In 1882, after adding portable and traction steam engines to their product lines, Meinrad bought out John’s portion of the company and renamed it M. Rumely Company. Meinrad’s company continued to grow during the last two decades of the 19th century, producing thousands of steam traction engines and other products. When Meinrad died on March 31, 1904, his two sons, William and Joseph, became the leaders of the company. Edward Rumely, Joseph’s son, also joined the company. By 1907, Edward took a leading role, guiding the company to even more products, especially to the development of a tractor that ran on a fuel other than steam. In 1907, he got in touch with John Secor, an engineer who had been experimenting with low-grade distillate fuels in internal-combustion engines. Meinrad had been familiar with Secor’s work in the 1880s, and Meinrad’s son, William, discussed Secor’s work with Edward as they talked about the work of Rudolf Diesel.
When Edward Rumely and John Secor discussed development of a tractor with an internal-combustion engine, Secor decided to join the company. When Secor joined Rumely so too did Secor’s nephew, William Higgins. Higgins, an inventor himself, had been working on a kerosene carburetor, patenting his invention with the help of his uncle. For a reported $213,000 in stock, Rumely obtained these two inventive minds and their patents. With the addition of Secor and Higgins, the company began working on what would become the famous OilPull series of tractors. After testing the first two-cylinder kerosene-fueled engines in 1909, the M. Rumely Company began production of their first OilPulls in 1910. Although the shop crew referred to the tractor as Kerosene Annie, Edward Rumely and his secretary came up with the name OilPull. On February 21, the La Porte factory finished the first OilPull, a Type B 25-45, weighing about 24,000 pounds. Before the end of the year, the factory had completed its first 100 OilPulls.
Building on the company’s continued success, Edward decided to expand through acquisition. In October 1911, Rumely bought the Advance Thresher Company of Battle Creek, Michigan. At about the same time, Rumely also purchased the Gaar-Scott Company of Richmond, Indiana, the maker of the oldest steam engine tractor in Stuhr Museum’s exhibit. Both Advance and Gaar-Scott had long histories, developing steam engine tractors and other products for the agriculture market. In 1912, Rumely added Northwest Thresher Company, including Northwest’s 24-40 gasoline tractor. Rumely continued making the Northwest tractor as a 15-30, calling it the Gas Pull, until 1915.
Despite its recent acquisitions and its success with the new OilPull, the M. Rumely Company saw a drop in sales in 1913. After 2,656 OilPull sales in 1912, the company only had 858 OilPull sales in 1913, including Stuhr’s Type E 30-60. Having already borrowed money to acquire other firms, the company was in trouble. On January 1, 1914, Edward Rumely resigned from the company. At the end of 1914, the company had sold only 357 OilPulls. In January 1915, the M. Rumely Company filed bankruptcy and was appointed Finley Mount as its receiver. An Indianapolis lawyer, Mount trimmed off the company’s later acquisitions, leaving the company with the Rumely factory in La Porte and the Advance Thresher factory in Battle Creek. The company was renamed the Advance-Rumely Thresher Company and continued to do business without the Rumely family. Secor and Higgins continued as employees and made even more developments to their tractors.
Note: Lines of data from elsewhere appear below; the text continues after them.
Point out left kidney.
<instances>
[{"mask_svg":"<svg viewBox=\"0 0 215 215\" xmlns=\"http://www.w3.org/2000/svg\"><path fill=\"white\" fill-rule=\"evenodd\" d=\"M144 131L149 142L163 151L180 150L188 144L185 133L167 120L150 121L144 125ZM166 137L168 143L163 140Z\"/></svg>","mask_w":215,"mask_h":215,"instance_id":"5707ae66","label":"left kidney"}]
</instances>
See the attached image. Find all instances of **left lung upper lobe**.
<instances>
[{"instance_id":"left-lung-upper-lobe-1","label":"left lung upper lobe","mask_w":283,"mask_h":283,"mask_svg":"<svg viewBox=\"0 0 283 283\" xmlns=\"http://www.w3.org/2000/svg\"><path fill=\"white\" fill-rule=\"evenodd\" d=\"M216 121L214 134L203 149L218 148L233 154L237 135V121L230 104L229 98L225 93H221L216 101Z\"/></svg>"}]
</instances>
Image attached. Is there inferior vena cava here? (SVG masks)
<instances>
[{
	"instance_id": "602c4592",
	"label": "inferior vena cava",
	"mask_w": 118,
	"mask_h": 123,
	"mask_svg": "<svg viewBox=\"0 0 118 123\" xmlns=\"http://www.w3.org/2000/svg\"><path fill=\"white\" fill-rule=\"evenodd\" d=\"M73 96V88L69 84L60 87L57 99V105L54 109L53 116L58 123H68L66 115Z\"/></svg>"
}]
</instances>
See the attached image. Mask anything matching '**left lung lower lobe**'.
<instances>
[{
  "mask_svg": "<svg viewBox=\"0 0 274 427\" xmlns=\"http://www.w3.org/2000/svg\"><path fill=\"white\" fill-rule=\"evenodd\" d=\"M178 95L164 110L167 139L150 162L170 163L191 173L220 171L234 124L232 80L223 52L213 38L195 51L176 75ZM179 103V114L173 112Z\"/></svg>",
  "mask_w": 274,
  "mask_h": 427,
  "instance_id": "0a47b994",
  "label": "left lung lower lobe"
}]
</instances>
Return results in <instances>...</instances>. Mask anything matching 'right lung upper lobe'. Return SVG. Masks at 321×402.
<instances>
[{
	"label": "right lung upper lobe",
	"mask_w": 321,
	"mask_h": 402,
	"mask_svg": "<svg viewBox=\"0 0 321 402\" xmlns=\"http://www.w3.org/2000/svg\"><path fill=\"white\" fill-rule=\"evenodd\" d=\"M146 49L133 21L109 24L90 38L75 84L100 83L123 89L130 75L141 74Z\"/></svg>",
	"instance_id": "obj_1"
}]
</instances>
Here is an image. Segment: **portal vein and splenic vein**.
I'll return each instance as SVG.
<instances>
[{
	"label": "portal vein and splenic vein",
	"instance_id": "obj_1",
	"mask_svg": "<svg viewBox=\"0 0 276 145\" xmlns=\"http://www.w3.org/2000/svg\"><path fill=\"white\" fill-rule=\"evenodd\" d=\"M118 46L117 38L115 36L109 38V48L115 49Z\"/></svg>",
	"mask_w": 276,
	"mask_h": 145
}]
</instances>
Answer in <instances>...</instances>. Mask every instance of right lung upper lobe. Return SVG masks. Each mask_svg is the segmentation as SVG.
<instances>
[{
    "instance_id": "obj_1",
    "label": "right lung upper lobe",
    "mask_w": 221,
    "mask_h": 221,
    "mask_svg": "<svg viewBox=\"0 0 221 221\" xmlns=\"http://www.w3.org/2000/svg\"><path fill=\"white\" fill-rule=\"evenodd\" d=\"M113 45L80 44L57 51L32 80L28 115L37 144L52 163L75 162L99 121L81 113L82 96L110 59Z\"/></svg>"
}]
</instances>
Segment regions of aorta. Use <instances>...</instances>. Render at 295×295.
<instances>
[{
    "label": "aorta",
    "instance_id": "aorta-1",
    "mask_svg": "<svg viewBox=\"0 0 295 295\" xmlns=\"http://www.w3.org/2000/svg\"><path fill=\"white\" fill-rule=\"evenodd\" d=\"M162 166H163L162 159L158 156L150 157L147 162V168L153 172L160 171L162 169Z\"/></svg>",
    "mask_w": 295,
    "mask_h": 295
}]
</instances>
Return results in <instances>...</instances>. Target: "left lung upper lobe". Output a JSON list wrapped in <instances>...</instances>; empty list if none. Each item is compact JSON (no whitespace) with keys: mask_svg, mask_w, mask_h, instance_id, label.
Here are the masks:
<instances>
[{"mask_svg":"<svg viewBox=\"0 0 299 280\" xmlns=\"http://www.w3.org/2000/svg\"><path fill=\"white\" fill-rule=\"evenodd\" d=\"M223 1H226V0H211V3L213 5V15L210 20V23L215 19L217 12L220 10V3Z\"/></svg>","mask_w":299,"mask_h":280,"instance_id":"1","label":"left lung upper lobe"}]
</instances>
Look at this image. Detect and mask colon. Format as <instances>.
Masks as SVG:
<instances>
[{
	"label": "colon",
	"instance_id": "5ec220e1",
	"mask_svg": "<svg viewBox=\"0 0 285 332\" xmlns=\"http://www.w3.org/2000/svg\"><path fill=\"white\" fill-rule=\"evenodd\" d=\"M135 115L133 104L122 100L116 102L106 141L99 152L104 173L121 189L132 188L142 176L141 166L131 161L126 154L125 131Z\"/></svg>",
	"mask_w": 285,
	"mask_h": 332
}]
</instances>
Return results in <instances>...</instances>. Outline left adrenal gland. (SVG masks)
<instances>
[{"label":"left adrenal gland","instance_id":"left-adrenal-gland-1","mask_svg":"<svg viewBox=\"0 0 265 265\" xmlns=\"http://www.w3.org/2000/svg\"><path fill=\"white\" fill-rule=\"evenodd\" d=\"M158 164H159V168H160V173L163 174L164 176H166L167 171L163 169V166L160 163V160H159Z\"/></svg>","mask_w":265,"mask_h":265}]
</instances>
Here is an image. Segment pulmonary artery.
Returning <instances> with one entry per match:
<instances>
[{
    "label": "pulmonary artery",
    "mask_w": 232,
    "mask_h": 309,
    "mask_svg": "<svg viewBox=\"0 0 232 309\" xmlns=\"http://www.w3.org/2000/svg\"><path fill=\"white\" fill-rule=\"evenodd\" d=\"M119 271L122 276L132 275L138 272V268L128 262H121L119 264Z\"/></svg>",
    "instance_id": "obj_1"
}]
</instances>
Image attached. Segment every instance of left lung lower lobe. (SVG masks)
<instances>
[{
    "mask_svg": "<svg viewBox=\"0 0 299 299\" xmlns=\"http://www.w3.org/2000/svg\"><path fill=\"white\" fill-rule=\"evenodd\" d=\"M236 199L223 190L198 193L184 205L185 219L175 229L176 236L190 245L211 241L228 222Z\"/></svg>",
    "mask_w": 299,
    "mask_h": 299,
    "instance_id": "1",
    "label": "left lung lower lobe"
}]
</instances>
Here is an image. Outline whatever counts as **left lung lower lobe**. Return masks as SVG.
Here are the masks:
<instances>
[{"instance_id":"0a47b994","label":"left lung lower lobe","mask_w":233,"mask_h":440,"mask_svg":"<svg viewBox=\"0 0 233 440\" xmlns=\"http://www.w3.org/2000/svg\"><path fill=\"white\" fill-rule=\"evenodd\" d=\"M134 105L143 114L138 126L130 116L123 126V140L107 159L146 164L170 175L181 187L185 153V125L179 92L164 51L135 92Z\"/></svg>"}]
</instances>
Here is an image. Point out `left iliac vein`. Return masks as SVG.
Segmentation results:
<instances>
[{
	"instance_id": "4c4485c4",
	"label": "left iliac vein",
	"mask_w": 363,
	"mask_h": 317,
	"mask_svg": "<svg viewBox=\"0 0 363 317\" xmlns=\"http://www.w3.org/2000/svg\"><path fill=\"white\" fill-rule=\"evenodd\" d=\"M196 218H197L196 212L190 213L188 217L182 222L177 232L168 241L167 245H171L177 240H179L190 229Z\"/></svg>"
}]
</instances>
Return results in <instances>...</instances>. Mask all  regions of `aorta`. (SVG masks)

It was at this time, during the late 1910s and early 1920s, that the company made Stuhr Museum’s Universal steam engine tractor, as well as its Types F, G, H, and K OilPull tractors. By 1924, with the popularity of smaller tractors increasing, Advance-Rumely needed to develop smaller tractors to compete with the Fordson and other tractor models. The company created the Types L, M, and R, and then Types W, X, and Z tractors, all smaller than their predecessors. By 1929, the company went even further, introducing the Do-All, an even smaller all-purpose tractor which is also represented in Stuhr’s exhibit. In 1930, Finley Mount and Edward Rumely, who had returned to the company after a failed stint in newspaper publishing, convinced Otto Falk, the head of Allis-Chalmers, to acquire Advance-Rumely. On June 1, 1931, Allis-Chalmers absorbed the company and became the fourth-largest farm equipment manufacturer in the U.S. After the acquisition, Advance-Rumely’s tractors came to an end as its factory inventories came to an end.



Notes
A good source for tractor specs is the Tractor Data website. For the Tractor Data web page on the Do-All, click or touch here.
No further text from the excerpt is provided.